Mes affirmations le firent sourire, pourtant ses flux prédisaient le contraire. La lassitude et l’abattement l’enfonçaient progressivement vers son terme. La fin du Diego que je connais. Que j’apprécie plus que de raison. Son départ me causera du chagrin ; ne plus l’entendre vociférer, narrer des histoires de l’avant Cataclysme Vert. Sa présence charismatique. Le pilier de cette communauté.
— Fais de ton mieux, ma grande, me susurre-t-il avec un clin d’œil. Les dés sont jetés depuis longtemps déjà, mais le futur pourrait nous réserver des surprises, qui sait ? J’ai tellement envie d’un café, bafouille-t-il. Bien chaud, avec deux sucres s’il vous plaît…
Il doit encore délirer… Diego ferme ses paupières, alourdies de fatigue.
— Je crois… en toi… tu… représen…
Un infime ronflement émane de ses narines. L’esprit du sommeil a étreint mon ami au sein de son royaume. Je serre une dernière fois sa main devenue frêle avant de sortir de la pièce. Dehors, le crépuscule sonne le glas d’une rencontre autant attendue que redoutée. Ma main agrippe mon ventre douloureux. Un film humide suinte sur ma peau. Encore un phénomène inhabituel. Personne ne doit se douter de l’angoisse qui m’opprime en ce moment. Je ne peux décevoir ni mon peuple ni mes alliés.
En attendant que Jak termine son repas dans le réfectoire, je me glisse dans le « dressing » : salle où les tisseuses confectionnent les tuniques et autres vêtements. Un portant m’est réservé dans un coin. Je profite de l’absence des humaines pour troquer ma robe marron pour une noire, plus discrète la nuit. Ainsi vêtue, je remonte à la surface et patiente dans la cour. La tension des gardes se manifeste en de multiples aller et retours devant les hautes grilles du camp. Aucun d’eux ne m’adressent la parole, mais je n’en ai cure. Leur chant agité contamine le mien ; mes mains tremblent de nervosité. À l’horizon, le disque opalescent à la rondeur parfaite émerge de la cime des arbres. Bon sang, que fait Jak ? Le lieu de la rencontre est au moins à une heure de marche… Au moment où je me décide à m’y rendre seule, le grincement de gonds arrête net ma marche. Le régent se glisse à mes côtés, en tenue de camouflage et un sac sur le dos.

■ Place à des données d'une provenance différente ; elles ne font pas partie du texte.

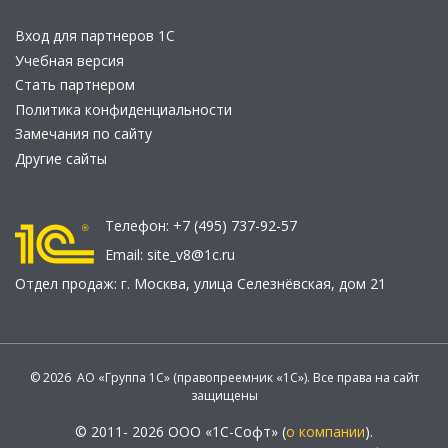
Вход для партнеров 1С
Учебная версия
Стать партнером
Политика конфиденциальности
Замечания по сайту
Другие сайты
Телефон:
+7 (495) 737-92-57
Email:
site_v8@1c.ru
Отдел продаж:
г. Москва
,
улица Селезнёвская, дом 21
© 2026 АО «Группа 1С» (правопреемник «1С»). Все права на сайт
защищены
© 2011- 2026 ООО «1С-Софт» (
о компании
).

— Toi en retard, le réprimandé-je alors que les grilles s’ouvraient.
— Un contretemps à gérer… Caleb aurait frappé le fils du cuisto pour une broutille il y a quelques heures, grommelle-t-il. Merde, il lui a pété le nez ce con ! Irina était dans tous ses états. S’il continue comme ça, il n’intègrera jamais l’Ordre. (Il pivote vers moi) Tu l’as vu ce soir ?
À l’évocation de son nom, une pointe acérée se fiche dans ma poitrine.
— Non. Juste avant réunion. Nous… (j’hésite une seconde avant de poursuivre). Nous… se fâcher.
— Hmpf, grogne-t-il, les doigts dans sa barbe. Ceci explique cela… Fais-moi plaisir : quand tu le reverras, réconciliez-vous.
Il hâte le pas tout en allumant une petite torche. Je contemple la flamme orangée vacillante. Songe à Caleb. J’aurai aimé qu’il me souhaite bonne chance. Les amoureux de sont-ils pas censés s’encourager ? Du moins, selon Ruka… S’il m’arrivait un malheur… Je secoue la tête avec véhémence. Tout se passera bien. Il le faut. Sitôt sortie de la transe dans lequel le feu m’avait plongée, je rattrape Jak et nous sillonnons jungle et vallées furtivement avec la lune pour seul guide.